Die aktuellen Motoren der zehn bereits in der Formel 1 engagierten Teams sind auf 18.000 Umdrehungen pro Minute beschränkt - dementsprechend würden die neuen Rennställe also einen Wettbewerbsvorteil genießen, sollten diese Regelung letztendlich tatsächlich so verabschiedet werden. Williams-Teilhaber Patrick Head kennt die Cosworth-Motoren noch von 2006 und macht sich diesbezüglich keinerlei Sorgen.
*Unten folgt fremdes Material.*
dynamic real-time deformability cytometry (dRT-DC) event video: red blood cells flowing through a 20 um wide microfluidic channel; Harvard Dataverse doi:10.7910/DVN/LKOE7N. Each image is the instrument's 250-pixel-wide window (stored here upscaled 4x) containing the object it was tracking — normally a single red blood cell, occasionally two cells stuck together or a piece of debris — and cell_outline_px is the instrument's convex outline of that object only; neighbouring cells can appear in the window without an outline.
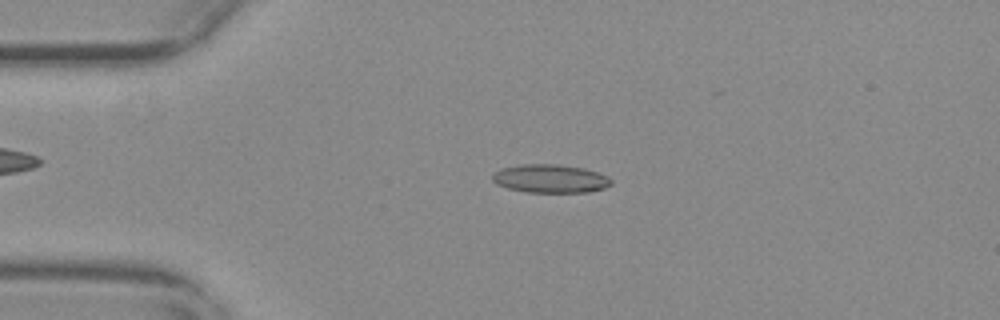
{"species": "common noctule bat (a hibernating species)", "species_latin": "Nyctalus noctula", "temperature_condition": "warm", "stored_images_in_passage": 55, "camera_frame_rate_fps": 3000, "um_per_image_px": 0.085, "animal": {"sex": "female", "body_mass_g": 29.2, "forearm_length_mm": 56.3}, "frame": {"image": 1, "passage_image": 12, "time_ms": 3.667, "image_size_px": [1000, 320], "cell_outline_px": [[612, 184], [604, 188], [588, 192], [528, 192], [508, 188], [496, 184], [492, 180], [492, 176], [496, 172], [504, 168], [524, 164], [560, 164], [584, 168], [608, 176], [612, 180]], "centroid_in_image_um": [46.81, 15.18], "position_along_channel_um": 38.2, "area_um2": 19.54}}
Der frühere Technische Direktor von Williams rät seinen Rivalen, keine Angst vor der neuen Konkurrenz zu haben. "Der Cosworth-Motor verbraucht zweifelsfrei viel mehr Benzin als die gegenwärtigen Aggregate", wird Head von 'Auto Motor und Sport' zitiert. "Diese Autos werden auf eine Renndistanz etwa 15 Kilogramm mehr Sprit mitnehmen müssen."

"Das bedeutet unterm Strich eine um 0,5 Sekunden höhere Rundenzeit und außerdem einen höheren Reifenverschleiß", erläuterte der Brite. Noch ist allerdings nicht geklärt, ob es überhaupt zu einem solchen Szenario kommen wird - FIA-Präsident Max Mosley rechnet jedenfalls damit, dass die Cosworth-Motoren bei einer Beschränkung auf 18.000 Umdrehungen nicht schnell genug wären.